Original topic: 阿里云生产数据库出现rockdb读取出错

| username: 雨一直下

【TiDB Usage Environment】Production Environment
【TiDB Version】tidb v3.0.8
【Encountered Issue】One of the nodes encountered

[2022/07/14 10:31:13.553 +08:00] [WARN] [endpoint.rs:454] [error-response] [err=“[src/storage/kv/raftkv.rs:378]: RocksDb Corruption: block checksum mismatch: expected 2341394949, got 2266477260 in /data/tidb/deploy/data/db/11559286.sst offset 1232057 size 29030”]

causing a batch of SQL issues. Other nodes are functioning normally, but several SST files on this node have this problem. It is difficult to determine whether it is a disk bad sector or a TiDB database issue, and other files on this node are normal, and the node itself is also normal.

| username: Meditator | Original post link

  1. The underlying cloud storage of cloud hosts is quite complex and is also distributed. Since it is distributed, there are consistency issues.
  2. Check the logs of the corresponding TiKV to see if there are any anomalies or panic occurrences.
  3. Check the OS logs to see if there are any hardware warnings, such as dmesg or kernel logs.
  4. It might be necessary to replicate the data by scaling in and out.
| username: 雨一直下 | Original post link

  1. I have checked the TiKV logs, and there are no related errors.
  2. I have checked dmesg, and there are no issues. The last startup was more than 2 years ago.
  3. Unable to confirm.

Although the node has now recovered without any operations, I am quite worried about encountering this issue again next time.
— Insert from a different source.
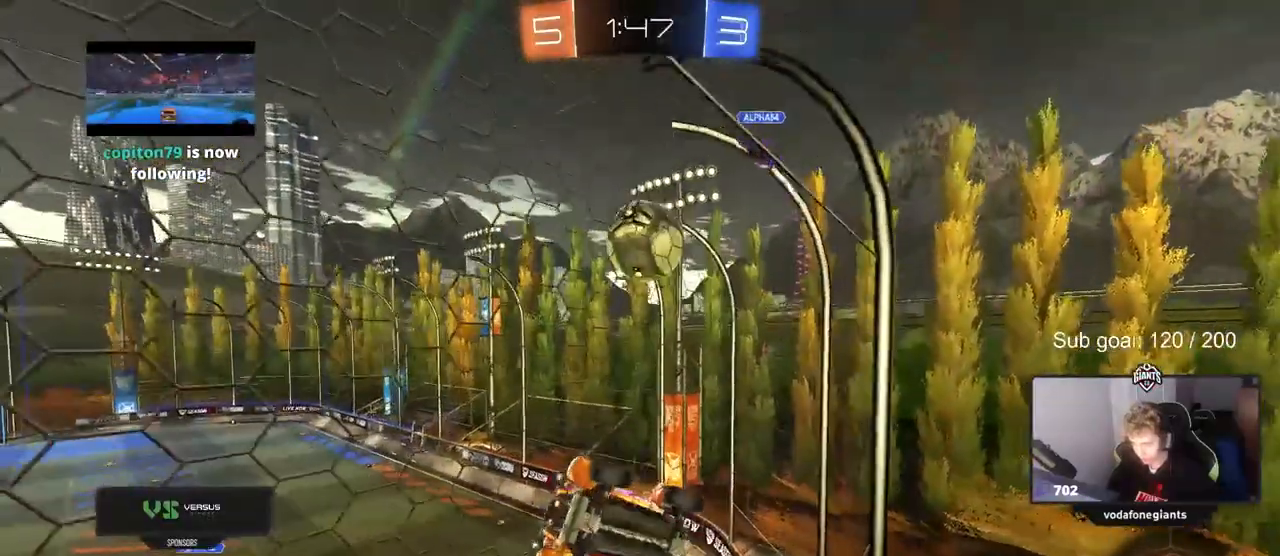
{"keys": ["w"], "mouse": [], "mouse_move": "still", "events": [[100, "d", "up"], [100, "s", "down"], [100, "w", "up"], [183, "s", "up"], [233, "d", "down"], [333, "w", "down"], [433, "d", "up"]]}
| username: Meditator | Original post link

That is most likely the case of 1, but you have no evidence.

| username: cs58_dba | Original post link

We are using Alibaba Cloud’s RDS database, which is said to use distributed Ceph storage at the underlying level. It seems that the underlying Ceph storage has reported an error.

| username: Meditator | Original post link

The core technologies of these leading cloud providers are networking and storage, which are the core competitiveness of their cloud products. They rarely use open source solutions and do not disclose their technologies to the public.

| username: cs58_dba | Original post link

I have seen on-site operations personnel use commands like ceph -s, so it should be custom development based on this.

| username: system | Original post link

This topic was automatically closed 1 minute after the last reply. No new replies are allowed.